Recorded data
-----
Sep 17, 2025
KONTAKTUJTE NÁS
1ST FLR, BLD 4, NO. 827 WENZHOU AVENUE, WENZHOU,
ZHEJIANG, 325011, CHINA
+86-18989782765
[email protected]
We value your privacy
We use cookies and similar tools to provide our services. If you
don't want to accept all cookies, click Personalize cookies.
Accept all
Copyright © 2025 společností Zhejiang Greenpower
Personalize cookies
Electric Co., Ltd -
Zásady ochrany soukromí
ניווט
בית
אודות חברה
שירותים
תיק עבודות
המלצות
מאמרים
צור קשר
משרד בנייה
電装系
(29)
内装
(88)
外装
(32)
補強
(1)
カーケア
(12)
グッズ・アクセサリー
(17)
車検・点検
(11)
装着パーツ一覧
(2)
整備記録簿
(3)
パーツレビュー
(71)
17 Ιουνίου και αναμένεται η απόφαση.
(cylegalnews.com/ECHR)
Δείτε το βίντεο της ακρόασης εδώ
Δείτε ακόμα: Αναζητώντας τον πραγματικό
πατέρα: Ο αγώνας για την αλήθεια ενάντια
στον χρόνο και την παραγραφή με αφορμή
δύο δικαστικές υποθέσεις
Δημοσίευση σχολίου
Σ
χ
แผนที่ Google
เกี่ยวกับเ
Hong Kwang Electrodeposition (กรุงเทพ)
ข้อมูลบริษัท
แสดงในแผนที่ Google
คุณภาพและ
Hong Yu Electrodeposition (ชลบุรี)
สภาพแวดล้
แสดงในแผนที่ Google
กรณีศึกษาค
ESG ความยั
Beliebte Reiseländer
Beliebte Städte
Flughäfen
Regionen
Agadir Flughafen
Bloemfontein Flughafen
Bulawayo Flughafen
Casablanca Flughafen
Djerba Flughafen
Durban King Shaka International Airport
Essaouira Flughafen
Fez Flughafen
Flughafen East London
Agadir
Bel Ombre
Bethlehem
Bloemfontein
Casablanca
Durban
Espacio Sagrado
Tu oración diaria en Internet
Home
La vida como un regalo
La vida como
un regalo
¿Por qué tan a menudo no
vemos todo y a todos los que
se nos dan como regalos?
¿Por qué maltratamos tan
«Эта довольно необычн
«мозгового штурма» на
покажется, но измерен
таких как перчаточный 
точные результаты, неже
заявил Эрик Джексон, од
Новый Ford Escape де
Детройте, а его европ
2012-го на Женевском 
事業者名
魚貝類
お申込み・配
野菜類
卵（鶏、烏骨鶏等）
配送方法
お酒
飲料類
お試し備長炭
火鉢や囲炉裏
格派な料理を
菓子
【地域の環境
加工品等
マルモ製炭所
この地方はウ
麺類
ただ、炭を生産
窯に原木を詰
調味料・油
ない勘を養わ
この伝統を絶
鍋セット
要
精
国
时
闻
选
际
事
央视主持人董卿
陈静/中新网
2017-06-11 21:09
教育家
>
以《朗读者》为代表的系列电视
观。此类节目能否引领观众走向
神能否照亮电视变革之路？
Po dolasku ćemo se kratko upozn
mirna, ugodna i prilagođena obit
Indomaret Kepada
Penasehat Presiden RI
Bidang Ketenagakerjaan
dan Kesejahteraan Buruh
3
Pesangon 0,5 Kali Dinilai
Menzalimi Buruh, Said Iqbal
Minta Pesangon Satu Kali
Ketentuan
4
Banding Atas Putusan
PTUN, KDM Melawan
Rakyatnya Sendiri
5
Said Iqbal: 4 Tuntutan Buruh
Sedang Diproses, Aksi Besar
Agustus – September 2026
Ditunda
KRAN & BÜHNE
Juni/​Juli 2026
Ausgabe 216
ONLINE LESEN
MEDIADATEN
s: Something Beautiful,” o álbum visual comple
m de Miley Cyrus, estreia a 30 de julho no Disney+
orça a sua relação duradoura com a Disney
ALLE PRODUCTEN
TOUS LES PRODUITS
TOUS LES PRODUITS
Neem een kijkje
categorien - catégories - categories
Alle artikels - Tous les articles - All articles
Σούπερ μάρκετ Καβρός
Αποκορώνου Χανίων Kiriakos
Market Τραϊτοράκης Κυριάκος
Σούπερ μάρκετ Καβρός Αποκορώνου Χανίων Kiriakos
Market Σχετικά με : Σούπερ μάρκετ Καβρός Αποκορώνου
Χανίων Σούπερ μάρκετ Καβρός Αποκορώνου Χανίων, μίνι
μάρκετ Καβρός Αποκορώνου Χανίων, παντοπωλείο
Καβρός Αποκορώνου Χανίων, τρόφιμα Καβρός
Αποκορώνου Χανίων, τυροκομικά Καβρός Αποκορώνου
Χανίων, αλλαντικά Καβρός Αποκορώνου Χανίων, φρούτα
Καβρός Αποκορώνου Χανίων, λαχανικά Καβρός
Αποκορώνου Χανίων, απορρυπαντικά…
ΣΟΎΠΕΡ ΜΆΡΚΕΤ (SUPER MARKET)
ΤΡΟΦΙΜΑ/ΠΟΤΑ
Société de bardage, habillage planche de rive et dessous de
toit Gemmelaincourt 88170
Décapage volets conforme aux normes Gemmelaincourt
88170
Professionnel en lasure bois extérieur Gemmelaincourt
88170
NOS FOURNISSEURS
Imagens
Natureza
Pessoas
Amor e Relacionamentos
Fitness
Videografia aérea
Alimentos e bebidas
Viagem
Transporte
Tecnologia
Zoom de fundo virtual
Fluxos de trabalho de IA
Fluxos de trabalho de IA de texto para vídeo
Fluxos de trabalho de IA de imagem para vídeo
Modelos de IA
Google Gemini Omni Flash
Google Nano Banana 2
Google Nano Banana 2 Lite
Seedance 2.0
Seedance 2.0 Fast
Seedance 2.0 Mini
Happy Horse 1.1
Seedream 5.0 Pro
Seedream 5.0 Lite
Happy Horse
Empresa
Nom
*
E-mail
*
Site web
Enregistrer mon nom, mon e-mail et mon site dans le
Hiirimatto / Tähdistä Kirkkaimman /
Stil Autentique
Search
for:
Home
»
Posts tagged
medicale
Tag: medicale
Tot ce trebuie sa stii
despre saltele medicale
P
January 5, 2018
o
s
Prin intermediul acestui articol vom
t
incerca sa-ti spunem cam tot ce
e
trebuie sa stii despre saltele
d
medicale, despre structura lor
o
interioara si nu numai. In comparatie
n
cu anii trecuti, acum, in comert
-----
Scan the entries above. Copy each line that has the string "Durban".

Durban King Shaka International Airport
Durban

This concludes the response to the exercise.